← DSA Patterns / Sliding Window

Longest Substring Without Repeating Characters

The problem

Given a string, find the length of the longest substring (contiguous!) that has no repeating characters.

Example: s = "abcabcbb"

The answer is 3 — the substring "abc". Note that "abca" breaks the rule because a repeats, and something like "abcb..." can never recover once b repeats until we drop the earlier b.

Unlike the fixed-window problem, the window size here changes: we want the largest window that stays valid (all characters unique).

Approach 1 — Check every substring

For each pair of start/end positions, check uniqueness with a set.

function lengthOfLongestSubstring(s) {
  let best = 0
  for (let i = 0; i < s.length; i++) {
    const seen = new Set()
    for (let j = i; j < s.length; j++) {
      if (seen.has(s[j])) break
      seen.add(s[j])
      best = Math.max(best, j - i + 1)
    }
  }
  return best
}

Time: O(n²). Space: O(min(n, alphabet)). The inner loop restarts from scratch for every i, re-scanning characters we've already looked at.

Approach 2 — Sliding window with a Set

Keep a window [left, right] containing no duplicates. Move right forward one character at a time; if the new character already exists in the window, shrink from the left until it doesn't.

function lengthOfLongestSubstring(s) {
  const window = new Set()
  let left = 0
  let best = 0

  for (let right = 0; right < s.length; right++) {
    while (window.has(s[right])) {
      window.delete(s[left])
      left++
    }
    window.add(s[right])
    best = Math.max(best, right - left + 1)
  }
  return best
}

Time: O(n) — left and right each move forward at most n times total. Space: O(min(n, alphabet)).

Approach 3 — Jump the left pointer with a map

Instead of shrinking one step at a time, remember each character's last index and jump left directly past the previous occurrence.

function lengthOfLongestSubstring(s) {
  const lastIndex = new Map()
  let left = 0
  let best = 0

  for (let right = 0; right < s.length; right++) {
    const ch = s[right]
    if (lastIndex.has(ch) && lastIndex.get(ch) >= left) {
      left = lastIndex.get(ch) + 1
    }
    lastIndex.set(ch, right)
    best = Math.max(best, right - left + 1)
  }
  return best
}

Same O(n) time, but each character is now processed exactly once with no inner loop.
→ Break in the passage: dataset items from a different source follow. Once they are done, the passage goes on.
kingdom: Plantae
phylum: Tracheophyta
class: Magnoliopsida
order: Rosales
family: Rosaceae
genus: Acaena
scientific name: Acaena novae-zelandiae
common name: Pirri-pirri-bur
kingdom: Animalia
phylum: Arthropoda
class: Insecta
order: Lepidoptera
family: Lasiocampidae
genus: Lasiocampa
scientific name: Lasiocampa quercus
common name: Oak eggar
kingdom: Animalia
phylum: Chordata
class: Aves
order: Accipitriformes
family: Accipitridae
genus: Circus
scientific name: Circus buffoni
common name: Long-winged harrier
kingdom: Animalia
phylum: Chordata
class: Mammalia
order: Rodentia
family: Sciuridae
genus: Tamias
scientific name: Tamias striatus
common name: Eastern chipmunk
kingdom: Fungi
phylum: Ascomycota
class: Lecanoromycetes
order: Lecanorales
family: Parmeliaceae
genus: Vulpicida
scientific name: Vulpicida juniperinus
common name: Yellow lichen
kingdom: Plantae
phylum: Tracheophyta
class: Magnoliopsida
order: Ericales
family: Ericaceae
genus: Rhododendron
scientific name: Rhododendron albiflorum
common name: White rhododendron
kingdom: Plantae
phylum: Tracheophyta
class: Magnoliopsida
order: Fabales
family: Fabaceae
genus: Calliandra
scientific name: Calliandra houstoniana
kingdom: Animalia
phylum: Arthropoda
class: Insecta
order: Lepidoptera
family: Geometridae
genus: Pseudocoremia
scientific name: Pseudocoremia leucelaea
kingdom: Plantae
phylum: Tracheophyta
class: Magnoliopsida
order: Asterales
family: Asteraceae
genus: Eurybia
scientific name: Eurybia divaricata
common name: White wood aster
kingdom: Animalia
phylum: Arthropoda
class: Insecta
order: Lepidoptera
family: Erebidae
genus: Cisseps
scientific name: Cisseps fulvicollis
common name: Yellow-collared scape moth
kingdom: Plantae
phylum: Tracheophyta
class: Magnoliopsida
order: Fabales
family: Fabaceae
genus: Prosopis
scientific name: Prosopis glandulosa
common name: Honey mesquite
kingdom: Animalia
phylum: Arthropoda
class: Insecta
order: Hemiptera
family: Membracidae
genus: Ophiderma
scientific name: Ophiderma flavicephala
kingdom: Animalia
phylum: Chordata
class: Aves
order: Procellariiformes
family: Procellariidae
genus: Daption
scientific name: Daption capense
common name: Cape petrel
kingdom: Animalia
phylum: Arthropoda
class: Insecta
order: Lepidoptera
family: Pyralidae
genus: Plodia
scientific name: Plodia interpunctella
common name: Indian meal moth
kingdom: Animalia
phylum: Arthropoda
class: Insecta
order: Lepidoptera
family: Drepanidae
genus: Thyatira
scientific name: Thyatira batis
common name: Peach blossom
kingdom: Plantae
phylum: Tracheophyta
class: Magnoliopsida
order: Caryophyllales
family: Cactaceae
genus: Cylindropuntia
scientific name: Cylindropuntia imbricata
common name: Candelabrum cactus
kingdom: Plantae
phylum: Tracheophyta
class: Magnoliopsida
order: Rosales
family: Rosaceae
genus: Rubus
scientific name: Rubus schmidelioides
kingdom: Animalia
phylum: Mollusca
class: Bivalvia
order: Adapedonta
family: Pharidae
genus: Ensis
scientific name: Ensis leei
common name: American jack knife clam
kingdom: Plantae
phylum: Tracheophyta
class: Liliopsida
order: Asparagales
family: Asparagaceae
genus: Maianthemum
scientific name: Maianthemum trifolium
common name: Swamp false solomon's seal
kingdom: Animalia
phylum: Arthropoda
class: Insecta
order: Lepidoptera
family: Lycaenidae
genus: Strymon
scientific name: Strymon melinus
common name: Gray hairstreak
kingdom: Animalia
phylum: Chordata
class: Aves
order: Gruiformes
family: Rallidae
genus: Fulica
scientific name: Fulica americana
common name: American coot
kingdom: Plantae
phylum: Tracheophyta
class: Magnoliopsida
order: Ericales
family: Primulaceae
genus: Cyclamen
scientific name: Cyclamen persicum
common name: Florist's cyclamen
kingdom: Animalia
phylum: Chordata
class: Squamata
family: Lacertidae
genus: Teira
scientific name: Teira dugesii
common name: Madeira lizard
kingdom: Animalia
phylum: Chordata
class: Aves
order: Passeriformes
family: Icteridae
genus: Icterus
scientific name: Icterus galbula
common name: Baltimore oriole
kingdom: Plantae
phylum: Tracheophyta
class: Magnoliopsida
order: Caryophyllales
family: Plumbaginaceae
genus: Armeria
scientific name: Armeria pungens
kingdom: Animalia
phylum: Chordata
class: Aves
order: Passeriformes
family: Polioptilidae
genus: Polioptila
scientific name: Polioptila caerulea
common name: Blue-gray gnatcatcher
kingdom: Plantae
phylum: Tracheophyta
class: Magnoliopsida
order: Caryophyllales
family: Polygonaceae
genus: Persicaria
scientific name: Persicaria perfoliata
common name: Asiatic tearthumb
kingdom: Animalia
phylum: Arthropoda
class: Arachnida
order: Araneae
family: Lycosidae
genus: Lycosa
The >= left check matters: an old occurrence behind the window must not drag left backward.

Dry run

Approach 3 on s = "abcabcbb":

rightCharSeen before in window?leftWindowBest
0ano0a1
1bno0ab2
2cno0abc3
3ayes (index 0)1bca3
4byes (index 1)2cab3
5cyes (index 2)3abc3
6byes (index 4)5cb3
7byes (index 6)7b3

The window slides across the string once, and the best length it ever reaches is 3.

Edge cases

  • Empty string → 0 (the loop never runs).
  • All identical characters "bbbb"1; the window never grows past one character.
  • A string of all-unique characters → the answer is the whole length; the while/jump never fires.